Engineer (Privileged Access Management)

We are looking for a Senior PAM Engineer to lead the design, implementation, and management of our Privileged Access Management (PAM) ecosystem. Your primary mission is to eliminate "standing privileges" and secure our most critical credentials using the Delinea suite. You will act as the Subject Matter Expert (SME) for Secret Server and Privilege Manager, ensuring that our infrastructure, cloud environments, and DevOps pipelines are secured against credential theft.

Core Responsibilities

• Delinea Architecture: Lead the end-to-end implementation and scaling of Delinea Secret Server (On-prem or Cloud) and Delinea Privilege Manager.
• Secret Management: Design and maintain secret heartbeat, remote password changing (RPC), and check-out/check-in workflows for service accounts, local admins, and root accounts.
• Secure Remote Access (SRA): Have a good understanding of VPN-less remote access solutions (e.g., Delinea PRA) to provide secure, audited entry points for internal admins and third-party vendors.
• Azure PIM: General understanding of Azure PIM.
• Endpoint Privilege Management: Configure policies in Delinea Privilege Manager to enforce Least Privilege, allowing users to perform administrative tasks without having full local admin rights.
• Hybrid Integration: Ensure interoperability between Delinea (for on-prem) and Azure PIM (for Cloud Control Plane access), creating a unified identity security posture.
• Integration & Automation: Integrate Delinea with Active Directory (AD/Azure AD), SIEM (Sentinel), and Ticket Systems (ServiceNow) to automate lifecycle management.
• Discovery & Onboarding: Manage automated discovery rules to identify unmanaged accounts across Windows, Linux, and Network devices.
• Session Management: Configure and audit session recording and monitoring (Protocol Handler/Session Proxy) for high-risk administrative sessions.
• Compliance & Audit: Generate high-level reporting for audit requirements and lead remediation efforts for privileged access findings.

Technical Requirements

• Experience: 5+ years of dedicated experience in Identity and Access Management (IAM), with at least 3+ years specifically focused on Delinea (formerly Thycotic).
• Delinea Mastery: Deep technical knowledge of Secret Server (Distributed Engines, Secret Policies) and Privilege Manager (Application Control, Elevation).
• Microsoft Entra ID: Strong experience with Azure PIM, Conditional Access, and Managed Identities.
• Infrastructure Skills: Strong understanding of Windows Server administration, Active Directory, GPOs, and Linux/Unix environments.
• Scripting: Proficiency in PowerShell or Python to automate API calls to Delinea and bulk-import secrets.
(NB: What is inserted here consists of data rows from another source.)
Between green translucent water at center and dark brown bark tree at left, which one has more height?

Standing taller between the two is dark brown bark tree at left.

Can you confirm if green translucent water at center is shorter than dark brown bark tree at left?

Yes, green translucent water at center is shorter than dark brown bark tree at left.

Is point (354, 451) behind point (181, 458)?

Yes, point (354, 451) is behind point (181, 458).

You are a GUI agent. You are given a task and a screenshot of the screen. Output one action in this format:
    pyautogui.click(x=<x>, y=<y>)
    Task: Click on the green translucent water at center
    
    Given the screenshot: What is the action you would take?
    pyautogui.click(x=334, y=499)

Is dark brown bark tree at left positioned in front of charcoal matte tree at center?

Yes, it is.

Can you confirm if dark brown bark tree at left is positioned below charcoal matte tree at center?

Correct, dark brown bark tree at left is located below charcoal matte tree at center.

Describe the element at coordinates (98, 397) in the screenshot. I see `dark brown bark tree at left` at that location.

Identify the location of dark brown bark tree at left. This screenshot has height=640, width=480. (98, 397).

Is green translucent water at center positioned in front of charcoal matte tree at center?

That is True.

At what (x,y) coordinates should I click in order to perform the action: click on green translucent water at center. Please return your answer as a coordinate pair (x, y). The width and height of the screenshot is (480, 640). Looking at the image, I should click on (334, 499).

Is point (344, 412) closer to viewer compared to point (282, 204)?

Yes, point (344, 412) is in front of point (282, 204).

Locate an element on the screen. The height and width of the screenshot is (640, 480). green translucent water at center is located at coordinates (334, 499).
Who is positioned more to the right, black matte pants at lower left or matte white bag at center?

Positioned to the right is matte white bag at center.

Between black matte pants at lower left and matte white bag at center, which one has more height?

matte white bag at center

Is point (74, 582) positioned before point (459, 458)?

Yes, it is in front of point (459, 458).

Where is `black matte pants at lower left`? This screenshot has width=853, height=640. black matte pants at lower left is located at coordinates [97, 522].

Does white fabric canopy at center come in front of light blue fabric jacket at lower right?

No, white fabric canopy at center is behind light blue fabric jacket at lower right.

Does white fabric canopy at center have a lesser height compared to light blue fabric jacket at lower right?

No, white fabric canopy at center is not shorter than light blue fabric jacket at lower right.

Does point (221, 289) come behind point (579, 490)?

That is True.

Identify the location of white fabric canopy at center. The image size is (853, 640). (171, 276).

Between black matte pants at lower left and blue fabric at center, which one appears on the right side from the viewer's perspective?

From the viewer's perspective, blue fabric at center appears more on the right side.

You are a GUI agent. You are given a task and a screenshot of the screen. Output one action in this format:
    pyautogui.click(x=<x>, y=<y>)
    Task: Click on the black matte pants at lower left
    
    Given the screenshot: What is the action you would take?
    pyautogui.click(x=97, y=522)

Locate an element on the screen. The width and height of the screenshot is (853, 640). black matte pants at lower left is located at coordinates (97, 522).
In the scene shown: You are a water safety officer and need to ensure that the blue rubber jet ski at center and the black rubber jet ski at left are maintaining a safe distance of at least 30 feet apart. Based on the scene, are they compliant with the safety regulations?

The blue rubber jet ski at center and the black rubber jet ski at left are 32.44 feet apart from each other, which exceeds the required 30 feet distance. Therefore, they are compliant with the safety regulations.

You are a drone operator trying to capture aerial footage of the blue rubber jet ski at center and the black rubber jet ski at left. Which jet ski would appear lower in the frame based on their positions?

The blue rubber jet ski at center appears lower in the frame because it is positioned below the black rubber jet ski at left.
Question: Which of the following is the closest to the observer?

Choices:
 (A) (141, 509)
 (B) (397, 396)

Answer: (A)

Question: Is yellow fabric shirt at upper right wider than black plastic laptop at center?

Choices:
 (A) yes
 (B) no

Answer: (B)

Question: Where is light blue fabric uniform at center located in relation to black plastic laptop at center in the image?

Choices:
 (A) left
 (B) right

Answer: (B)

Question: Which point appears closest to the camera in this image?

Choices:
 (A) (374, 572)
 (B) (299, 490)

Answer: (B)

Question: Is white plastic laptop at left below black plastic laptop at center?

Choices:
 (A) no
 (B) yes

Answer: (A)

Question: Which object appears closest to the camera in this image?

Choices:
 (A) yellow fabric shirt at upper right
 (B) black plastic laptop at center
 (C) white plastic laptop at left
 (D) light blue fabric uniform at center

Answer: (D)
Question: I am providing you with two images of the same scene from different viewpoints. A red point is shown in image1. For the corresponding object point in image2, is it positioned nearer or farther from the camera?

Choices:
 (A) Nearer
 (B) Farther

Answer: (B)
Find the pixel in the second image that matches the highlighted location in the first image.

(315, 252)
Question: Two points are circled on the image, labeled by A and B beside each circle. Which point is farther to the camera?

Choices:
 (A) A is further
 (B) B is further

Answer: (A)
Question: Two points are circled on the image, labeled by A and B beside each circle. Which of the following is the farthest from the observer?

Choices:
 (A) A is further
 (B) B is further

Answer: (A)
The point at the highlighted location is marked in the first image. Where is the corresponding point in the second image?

Proficiency in SQL to generate reports.

8am-5pm

Tuesday, Wednesday, Thursday (Mondays and Fridays are remote)

$70.00-80.00/hr DOE

Long Term

Remote Work

Lake Forest, IL 60045

Please send resumes to 

All employees of Elite Staffing must be 18 years or older and authorized to work in the United States.

Elite Staffing, Inc. is proud to be an equal opportunity employer. Our policy of equal employment opportunity is to recruit, hire, train and promote persons without regard to race, color, religion, national origin, sex, age, disability, handicap or any other protected status.

Elite Staffing offers the following benefit programs for your participation: Medical, Dental, Vision, Voluntary Benefits, 401k Retirement Plan, and Commuter benefits.

Our hiring process may include the use of artificial intelligence (AI) to assist in recruiting candidates. AI may be used to collect information and grade, rank, or score your answers. All employment decisions are made by human reviewers. By submitting your application, you authorize Elite Staffing, Inc. to contact you using the contact information you have provided for employment-related activities via any method, including SMS, email, and phone calls, including through the use of automated technology, AI generative voice, and pre-recorded and/or artificial voice messages. For accommodations or to opt out of AI-assisted communication, you may unsubscribe from any SMS message and/or inform the AI technology of your request to opt out of AI-assisted communications. All personal information provided will be handled in accordance with our Privacy Policy found on our website.